Michel Barnier stimmte einst für den britischen Beitritt.

Am Freitag ließ Michel Barnier, der Chefverhandler der EU in Sachen Brexit, aufhorchen: Das erste Mal, dass er nach Erreichen der Volljährigkeit wählte, war 1972 beim Referendum über die Erweiterung der Europäischen Wirtschaftsgemeinschaft (aus der die Union wurde) um das Vereinigte Königreich, Irland, Dänemark und Norwegen. Er habe mit Ja gestimmt, sagte Barnier zum Radiosender France Inter. „Und ich habe es nie bereut.“

Ein boshaftes Schicksal will es, dass dieser Mann, dessen Wählerstimme einst zum Beginn der britischen Teilnahme am europäischen Einigungswerk beigetragen hat, nun die Abwicklung dieser Beziehung organisieren muss.

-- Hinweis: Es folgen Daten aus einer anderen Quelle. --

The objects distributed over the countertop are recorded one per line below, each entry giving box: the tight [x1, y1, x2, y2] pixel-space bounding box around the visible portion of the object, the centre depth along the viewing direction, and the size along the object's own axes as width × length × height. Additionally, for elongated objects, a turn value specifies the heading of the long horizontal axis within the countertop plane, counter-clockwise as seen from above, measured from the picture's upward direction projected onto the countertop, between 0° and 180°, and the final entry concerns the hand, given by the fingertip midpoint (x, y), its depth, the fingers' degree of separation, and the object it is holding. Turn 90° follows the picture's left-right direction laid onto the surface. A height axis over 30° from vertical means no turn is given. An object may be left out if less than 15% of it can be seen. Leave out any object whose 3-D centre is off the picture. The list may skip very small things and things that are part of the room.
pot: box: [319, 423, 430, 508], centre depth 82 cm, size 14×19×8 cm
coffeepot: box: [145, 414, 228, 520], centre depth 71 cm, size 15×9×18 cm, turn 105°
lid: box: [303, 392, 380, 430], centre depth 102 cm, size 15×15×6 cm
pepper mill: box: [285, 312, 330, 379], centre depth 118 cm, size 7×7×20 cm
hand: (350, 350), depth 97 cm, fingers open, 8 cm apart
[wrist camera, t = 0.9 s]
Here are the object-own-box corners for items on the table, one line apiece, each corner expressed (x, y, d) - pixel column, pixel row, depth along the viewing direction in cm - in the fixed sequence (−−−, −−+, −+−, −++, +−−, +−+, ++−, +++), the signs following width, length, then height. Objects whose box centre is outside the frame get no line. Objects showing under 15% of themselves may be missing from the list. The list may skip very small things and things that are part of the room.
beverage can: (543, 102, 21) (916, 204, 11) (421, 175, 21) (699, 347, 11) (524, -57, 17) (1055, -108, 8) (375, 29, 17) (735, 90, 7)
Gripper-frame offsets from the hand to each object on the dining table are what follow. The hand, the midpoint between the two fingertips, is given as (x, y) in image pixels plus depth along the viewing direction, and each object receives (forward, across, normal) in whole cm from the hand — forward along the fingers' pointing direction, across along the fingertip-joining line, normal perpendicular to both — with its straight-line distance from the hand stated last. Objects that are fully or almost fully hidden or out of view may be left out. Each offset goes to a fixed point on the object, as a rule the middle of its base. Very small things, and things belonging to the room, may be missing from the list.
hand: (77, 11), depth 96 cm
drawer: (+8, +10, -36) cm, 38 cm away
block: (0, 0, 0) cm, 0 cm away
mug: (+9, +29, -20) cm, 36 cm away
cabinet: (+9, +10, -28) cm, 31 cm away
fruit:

Wenn man diesem savoyischen Gentleman zuhört, wie er stets höflich, nie untergriffig, in der Sache aber grundfest, die Umstände und Abgründe des EU-Austritts der Briten darlegt, bekommt man ein Gefühl dafür, wie der Brexit auch ein Rückschlag für den vernunftgeleiteten, respektvollen und zivilisierten politischen Diskurs ist. Man führe sich zum Vergleich bloß die Scharlatanerie seiner größten Wortführer vor, die Herren Farage, Johnson und Rees-Mogg.

Doch das Rad der Geschichte wird sich weiterdrehen. Wer sagt, dass der Brexit unumkehrbar ist? Die 18- bis 24-Jährigen stimmten beim Brexit-Referendum vor zwei Jahren mit 71 zu 29 Prozent für den Verbleib in der EU. Eines Tages werden sie die Zügel von der Generation ihrer Altvorderen übernommen haben, die den Brexitunfall verschuldet haben. Wie pflegt Michel Barnier zu sagen? „Die Tür steht stets offen.“

oliver.grimm@diepresse.com

("Die Presse", Print-Ausgabe, 20.10.2018)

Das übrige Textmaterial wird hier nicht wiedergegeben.